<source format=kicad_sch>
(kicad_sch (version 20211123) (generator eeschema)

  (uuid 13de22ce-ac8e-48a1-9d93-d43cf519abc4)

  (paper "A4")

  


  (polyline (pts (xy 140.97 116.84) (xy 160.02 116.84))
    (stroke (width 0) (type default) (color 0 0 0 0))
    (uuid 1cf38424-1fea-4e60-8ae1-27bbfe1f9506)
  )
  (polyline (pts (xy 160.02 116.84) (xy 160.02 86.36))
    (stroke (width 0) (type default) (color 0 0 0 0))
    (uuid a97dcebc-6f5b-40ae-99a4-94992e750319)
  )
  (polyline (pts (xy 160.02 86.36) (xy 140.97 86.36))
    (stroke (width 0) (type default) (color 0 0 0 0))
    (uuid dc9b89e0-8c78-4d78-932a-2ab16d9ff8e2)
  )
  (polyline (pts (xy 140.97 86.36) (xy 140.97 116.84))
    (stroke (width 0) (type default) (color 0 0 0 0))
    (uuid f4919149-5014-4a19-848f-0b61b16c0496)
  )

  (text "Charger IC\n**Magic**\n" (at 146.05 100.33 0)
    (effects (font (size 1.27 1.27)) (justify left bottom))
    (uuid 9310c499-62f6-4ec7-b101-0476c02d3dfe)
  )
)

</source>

==

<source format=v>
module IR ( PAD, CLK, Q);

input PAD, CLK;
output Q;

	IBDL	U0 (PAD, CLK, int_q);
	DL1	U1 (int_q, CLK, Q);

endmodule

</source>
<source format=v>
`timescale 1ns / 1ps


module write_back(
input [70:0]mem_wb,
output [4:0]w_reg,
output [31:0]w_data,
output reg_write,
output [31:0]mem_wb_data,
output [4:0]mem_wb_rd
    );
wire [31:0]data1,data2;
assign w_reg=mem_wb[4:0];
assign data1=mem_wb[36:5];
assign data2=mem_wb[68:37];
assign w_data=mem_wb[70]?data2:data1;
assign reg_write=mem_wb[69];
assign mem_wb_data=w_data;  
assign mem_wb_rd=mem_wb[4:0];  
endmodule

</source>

* * *

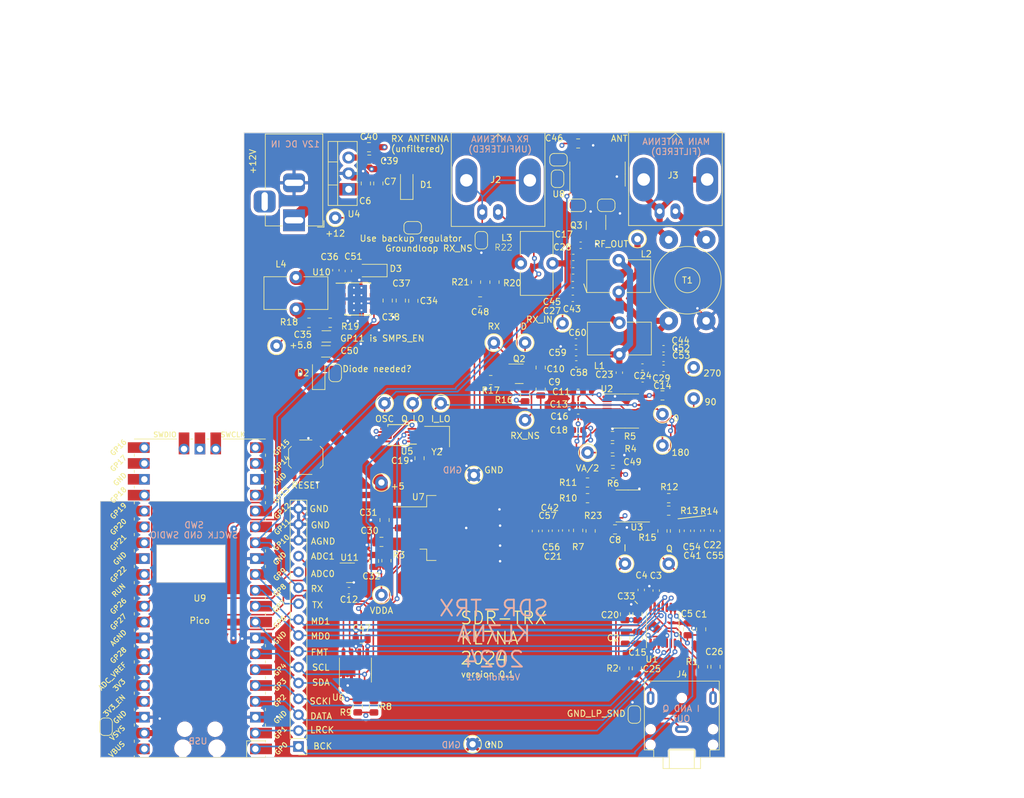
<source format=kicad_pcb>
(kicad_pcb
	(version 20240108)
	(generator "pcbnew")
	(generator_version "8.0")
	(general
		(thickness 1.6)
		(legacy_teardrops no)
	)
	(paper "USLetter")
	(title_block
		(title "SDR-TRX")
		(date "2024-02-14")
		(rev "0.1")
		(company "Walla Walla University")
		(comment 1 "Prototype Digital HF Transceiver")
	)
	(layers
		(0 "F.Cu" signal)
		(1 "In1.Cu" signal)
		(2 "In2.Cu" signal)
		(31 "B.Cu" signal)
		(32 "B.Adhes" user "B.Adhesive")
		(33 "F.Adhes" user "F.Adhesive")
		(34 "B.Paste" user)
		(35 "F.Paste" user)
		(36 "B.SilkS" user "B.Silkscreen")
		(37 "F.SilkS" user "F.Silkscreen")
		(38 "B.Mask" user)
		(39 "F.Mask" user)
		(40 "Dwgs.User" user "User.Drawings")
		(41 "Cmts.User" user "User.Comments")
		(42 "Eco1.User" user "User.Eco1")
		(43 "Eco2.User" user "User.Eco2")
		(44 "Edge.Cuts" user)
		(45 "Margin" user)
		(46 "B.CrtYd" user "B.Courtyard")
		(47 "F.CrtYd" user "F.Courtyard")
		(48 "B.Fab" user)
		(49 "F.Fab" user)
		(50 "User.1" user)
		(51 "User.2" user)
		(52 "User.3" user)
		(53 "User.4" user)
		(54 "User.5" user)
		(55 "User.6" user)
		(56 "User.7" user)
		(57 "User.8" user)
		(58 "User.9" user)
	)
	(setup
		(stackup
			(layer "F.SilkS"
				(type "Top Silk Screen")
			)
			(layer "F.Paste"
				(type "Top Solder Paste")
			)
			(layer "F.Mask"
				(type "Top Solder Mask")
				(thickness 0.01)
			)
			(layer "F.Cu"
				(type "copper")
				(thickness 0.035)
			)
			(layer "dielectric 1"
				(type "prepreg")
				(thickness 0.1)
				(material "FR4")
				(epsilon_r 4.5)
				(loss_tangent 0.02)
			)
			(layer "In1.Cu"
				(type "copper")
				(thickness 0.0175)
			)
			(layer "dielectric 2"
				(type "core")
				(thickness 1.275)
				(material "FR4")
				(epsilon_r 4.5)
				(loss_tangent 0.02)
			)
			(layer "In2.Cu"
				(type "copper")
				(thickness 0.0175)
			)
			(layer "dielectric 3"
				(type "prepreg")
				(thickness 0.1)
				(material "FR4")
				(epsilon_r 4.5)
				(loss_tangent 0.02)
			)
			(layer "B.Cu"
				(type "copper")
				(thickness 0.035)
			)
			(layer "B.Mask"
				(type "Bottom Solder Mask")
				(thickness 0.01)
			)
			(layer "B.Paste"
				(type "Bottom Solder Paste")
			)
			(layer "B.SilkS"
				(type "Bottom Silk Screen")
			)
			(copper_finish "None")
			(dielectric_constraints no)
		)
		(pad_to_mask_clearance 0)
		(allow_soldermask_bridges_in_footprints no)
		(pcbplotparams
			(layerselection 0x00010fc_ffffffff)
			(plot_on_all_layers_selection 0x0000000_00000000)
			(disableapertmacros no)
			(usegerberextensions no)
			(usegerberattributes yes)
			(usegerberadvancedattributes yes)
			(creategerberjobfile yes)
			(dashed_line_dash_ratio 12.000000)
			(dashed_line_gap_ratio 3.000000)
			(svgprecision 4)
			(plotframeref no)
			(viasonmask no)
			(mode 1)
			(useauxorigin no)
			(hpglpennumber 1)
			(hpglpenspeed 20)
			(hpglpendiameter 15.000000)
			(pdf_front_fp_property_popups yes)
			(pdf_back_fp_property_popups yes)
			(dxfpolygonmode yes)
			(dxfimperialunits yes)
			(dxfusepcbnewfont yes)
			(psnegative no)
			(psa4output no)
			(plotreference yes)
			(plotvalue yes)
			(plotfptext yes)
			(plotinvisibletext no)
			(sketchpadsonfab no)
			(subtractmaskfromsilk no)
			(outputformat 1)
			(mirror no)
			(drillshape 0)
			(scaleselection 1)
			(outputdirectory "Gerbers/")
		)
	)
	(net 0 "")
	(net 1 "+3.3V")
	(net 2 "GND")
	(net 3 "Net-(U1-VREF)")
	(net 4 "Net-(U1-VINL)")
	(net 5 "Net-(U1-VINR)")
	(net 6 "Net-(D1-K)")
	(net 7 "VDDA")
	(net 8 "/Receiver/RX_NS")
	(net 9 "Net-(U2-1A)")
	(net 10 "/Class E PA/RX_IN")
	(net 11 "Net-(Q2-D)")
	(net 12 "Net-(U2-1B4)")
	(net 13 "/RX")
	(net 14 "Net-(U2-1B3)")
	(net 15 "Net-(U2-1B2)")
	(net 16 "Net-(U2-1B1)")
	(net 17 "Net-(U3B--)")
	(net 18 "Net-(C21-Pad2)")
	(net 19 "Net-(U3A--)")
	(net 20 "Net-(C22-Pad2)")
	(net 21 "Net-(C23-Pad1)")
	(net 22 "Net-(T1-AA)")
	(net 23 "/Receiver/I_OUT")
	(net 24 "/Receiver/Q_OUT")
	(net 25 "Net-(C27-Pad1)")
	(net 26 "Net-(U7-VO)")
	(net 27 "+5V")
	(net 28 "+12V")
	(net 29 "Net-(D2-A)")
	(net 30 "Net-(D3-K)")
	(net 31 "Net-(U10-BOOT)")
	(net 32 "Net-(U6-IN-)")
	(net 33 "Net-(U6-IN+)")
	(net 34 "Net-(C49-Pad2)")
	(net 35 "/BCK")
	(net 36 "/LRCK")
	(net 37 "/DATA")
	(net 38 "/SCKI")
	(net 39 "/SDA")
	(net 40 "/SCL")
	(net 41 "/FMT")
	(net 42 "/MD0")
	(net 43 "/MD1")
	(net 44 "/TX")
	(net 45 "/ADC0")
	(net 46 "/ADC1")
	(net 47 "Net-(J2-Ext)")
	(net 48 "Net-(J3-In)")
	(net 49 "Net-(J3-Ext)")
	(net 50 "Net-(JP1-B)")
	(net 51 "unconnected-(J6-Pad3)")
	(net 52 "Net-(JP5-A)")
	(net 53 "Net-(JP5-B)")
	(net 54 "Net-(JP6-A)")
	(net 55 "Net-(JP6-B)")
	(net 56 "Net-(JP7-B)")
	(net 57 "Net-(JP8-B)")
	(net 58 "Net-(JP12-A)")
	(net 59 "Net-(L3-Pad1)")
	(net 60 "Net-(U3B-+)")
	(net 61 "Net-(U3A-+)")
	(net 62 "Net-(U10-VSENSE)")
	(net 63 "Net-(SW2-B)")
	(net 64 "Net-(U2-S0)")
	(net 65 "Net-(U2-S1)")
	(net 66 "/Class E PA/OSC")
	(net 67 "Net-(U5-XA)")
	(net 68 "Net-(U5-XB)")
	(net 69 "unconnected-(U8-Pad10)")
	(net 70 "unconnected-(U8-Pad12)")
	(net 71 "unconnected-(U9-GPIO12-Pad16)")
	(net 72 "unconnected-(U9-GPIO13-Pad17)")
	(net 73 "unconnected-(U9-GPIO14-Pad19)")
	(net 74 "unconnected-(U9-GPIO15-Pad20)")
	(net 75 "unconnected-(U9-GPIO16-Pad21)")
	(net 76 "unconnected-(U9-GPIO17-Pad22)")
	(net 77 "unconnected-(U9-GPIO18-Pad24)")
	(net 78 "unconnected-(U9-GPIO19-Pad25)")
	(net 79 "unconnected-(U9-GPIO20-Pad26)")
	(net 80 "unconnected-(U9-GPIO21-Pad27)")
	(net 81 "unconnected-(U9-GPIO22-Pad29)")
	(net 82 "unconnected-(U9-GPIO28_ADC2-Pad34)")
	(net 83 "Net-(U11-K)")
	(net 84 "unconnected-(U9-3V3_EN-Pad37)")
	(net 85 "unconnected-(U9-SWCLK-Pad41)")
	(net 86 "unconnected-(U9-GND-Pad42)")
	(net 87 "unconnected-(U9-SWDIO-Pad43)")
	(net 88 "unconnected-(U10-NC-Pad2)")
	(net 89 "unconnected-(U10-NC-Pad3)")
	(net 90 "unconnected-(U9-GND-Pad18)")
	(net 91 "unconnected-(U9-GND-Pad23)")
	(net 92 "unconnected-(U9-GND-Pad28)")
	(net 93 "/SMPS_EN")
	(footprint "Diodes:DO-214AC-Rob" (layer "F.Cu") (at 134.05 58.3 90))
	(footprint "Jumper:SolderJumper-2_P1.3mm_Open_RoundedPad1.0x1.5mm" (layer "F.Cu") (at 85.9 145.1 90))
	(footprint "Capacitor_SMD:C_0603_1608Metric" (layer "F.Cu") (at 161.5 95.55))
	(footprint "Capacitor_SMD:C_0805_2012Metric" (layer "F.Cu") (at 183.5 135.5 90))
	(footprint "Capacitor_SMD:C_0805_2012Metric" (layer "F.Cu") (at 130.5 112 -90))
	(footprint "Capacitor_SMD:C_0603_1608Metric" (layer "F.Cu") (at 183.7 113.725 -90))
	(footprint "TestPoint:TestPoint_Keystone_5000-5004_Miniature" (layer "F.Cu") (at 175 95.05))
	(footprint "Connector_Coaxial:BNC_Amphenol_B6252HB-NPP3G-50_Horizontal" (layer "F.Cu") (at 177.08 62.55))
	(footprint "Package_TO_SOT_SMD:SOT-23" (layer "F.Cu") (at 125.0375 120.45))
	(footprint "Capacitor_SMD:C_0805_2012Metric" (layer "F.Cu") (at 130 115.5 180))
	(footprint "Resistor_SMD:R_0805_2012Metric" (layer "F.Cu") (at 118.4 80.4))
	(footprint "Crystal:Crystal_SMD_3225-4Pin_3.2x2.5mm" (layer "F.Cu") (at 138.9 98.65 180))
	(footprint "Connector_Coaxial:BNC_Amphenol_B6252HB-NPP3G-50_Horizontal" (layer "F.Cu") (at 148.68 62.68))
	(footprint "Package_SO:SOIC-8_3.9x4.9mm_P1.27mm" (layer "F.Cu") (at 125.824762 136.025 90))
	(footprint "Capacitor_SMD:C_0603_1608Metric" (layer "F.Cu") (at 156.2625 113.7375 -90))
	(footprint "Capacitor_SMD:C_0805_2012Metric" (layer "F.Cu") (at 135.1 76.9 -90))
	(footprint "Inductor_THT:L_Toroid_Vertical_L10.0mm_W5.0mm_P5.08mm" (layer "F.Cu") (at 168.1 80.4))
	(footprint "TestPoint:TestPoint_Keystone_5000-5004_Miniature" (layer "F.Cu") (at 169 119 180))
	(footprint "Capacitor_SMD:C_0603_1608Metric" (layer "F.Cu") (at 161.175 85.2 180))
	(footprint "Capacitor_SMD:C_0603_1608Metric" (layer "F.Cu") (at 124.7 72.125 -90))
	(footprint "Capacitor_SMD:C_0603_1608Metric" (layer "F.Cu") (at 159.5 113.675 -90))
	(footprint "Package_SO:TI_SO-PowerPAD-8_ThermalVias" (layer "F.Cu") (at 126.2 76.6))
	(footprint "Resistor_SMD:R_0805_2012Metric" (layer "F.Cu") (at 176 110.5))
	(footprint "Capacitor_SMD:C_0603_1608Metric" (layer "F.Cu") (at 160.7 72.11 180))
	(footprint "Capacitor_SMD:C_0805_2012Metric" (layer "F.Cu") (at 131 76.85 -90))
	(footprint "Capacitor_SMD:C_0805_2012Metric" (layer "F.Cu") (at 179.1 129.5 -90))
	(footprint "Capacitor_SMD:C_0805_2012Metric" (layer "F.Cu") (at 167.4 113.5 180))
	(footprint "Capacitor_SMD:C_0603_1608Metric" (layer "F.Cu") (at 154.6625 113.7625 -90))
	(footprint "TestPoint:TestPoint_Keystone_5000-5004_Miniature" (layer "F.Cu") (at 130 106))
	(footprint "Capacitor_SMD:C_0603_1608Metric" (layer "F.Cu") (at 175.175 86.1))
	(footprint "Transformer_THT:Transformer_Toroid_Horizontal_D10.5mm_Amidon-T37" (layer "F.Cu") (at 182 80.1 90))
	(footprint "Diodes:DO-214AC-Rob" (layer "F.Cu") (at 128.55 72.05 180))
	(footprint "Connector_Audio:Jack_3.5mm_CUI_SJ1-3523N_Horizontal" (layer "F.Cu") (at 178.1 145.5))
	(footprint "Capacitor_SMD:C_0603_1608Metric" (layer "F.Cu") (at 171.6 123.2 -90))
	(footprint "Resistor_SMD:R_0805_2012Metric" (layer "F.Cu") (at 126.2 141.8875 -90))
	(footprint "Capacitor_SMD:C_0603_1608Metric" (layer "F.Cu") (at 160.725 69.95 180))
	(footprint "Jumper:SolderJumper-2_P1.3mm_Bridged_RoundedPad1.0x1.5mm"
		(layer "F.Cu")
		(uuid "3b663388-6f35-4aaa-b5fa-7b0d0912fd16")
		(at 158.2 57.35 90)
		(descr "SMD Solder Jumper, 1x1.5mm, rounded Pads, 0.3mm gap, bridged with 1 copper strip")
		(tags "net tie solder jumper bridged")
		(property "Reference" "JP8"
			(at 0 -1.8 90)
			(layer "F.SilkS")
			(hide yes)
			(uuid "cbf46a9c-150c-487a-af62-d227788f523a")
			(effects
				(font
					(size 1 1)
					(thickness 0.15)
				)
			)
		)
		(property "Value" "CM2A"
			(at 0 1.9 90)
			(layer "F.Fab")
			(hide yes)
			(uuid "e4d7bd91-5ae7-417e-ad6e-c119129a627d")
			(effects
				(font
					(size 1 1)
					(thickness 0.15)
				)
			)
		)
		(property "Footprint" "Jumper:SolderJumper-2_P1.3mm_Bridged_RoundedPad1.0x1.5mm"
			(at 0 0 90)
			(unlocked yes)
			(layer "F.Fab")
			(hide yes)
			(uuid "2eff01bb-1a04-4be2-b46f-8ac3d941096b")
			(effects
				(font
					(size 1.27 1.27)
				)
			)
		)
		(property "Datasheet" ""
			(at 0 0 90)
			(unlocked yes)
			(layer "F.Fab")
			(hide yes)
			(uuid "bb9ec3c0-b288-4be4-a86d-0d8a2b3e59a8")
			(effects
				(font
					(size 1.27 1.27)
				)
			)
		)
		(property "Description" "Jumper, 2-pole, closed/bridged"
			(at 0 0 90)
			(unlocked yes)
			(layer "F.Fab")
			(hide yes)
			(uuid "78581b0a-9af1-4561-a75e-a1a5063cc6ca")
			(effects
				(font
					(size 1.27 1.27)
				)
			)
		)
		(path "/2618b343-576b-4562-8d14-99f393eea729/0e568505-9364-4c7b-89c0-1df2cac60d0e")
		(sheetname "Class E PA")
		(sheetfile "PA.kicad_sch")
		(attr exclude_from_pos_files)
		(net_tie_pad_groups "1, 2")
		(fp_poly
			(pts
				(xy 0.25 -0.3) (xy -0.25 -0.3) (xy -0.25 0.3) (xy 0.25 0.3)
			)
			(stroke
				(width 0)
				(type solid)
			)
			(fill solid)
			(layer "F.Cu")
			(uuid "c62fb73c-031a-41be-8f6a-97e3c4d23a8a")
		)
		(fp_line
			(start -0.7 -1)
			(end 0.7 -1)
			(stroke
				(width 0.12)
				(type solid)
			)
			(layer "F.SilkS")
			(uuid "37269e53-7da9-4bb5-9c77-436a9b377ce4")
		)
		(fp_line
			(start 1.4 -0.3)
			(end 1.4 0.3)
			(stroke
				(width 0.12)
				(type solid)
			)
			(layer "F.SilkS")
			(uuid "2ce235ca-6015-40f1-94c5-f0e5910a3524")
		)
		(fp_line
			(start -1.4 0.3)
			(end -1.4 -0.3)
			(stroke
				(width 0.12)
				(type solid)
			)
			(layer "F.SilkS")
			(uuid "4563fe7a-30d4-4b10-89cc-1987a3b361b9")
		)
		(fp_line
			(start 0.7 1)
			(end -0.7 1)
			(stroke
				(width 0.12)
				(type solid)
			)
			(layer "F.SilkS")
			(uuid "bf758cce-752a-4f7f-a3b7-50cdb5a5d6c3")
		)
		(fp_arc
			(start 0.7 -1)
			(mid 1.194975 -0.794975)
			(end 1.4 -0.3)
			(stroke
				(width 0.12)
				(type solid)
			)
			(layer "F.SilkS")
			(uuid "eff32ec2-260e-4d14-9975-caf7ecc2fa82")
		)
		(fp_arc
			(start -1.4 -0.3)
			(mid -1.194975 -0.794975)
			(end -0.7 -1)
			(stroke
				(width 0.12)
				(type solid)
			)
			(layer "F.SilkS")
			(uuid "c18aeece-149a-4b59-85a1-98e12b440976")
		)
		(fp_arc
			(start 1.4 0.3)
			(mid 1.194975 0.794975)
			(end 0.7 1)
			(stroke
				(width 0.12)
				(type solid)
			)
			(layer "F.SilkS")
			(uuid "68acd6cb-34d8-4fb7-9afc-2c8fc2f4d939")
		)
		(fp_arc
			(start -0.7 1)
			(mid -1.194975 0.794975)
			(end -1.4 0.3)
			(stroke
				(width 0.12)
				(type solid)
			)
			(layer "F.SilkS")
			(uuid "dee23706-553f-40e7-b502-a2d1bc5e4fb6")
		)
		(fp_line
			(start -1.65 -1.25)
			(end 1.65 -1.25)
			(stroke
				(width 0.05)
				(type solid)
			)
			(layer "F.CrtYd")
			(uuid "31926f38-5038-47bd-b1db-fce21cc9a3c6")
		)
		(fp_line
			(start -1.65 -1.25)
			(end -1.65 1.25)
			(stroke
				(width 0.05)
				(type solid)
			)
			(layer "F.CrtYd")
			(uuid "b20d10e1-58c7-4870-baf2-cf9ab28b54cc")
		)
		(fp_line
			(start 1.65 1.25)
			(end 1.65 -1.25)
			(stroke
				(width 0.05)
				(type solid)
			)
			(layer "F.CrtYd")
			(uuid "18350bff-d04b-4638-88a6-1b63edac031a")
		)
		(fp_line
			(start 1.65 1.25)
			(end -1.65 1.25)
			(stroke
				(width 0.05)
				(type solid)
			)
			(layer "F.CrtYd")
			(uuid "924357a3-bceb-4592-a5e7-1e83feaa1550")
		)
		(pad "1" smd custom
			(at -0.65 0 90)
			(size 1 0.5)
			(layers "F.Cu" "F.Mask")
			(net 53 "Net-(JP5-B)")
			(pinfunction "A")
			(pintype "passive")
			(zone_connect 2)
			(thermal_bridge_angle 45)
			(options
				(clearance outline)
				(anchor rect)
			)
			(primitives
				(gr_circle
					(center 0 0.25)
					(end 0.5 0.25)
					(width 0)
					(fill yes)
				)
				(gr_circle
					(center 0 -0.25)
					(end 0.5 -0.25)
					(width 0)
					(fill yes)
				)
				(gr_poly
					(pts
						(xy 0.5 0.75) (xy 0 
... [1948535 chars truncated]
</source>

● **WHAT IS NEEDED**
Pull every line containing the string "Silkscreen" out of the data above and copy it.

● **WRITTEN SOLUTION**
		(36 "B.SilkS" user "B.Silkscreen")
		(37 "F.SilkS" user "F.Silkscreen")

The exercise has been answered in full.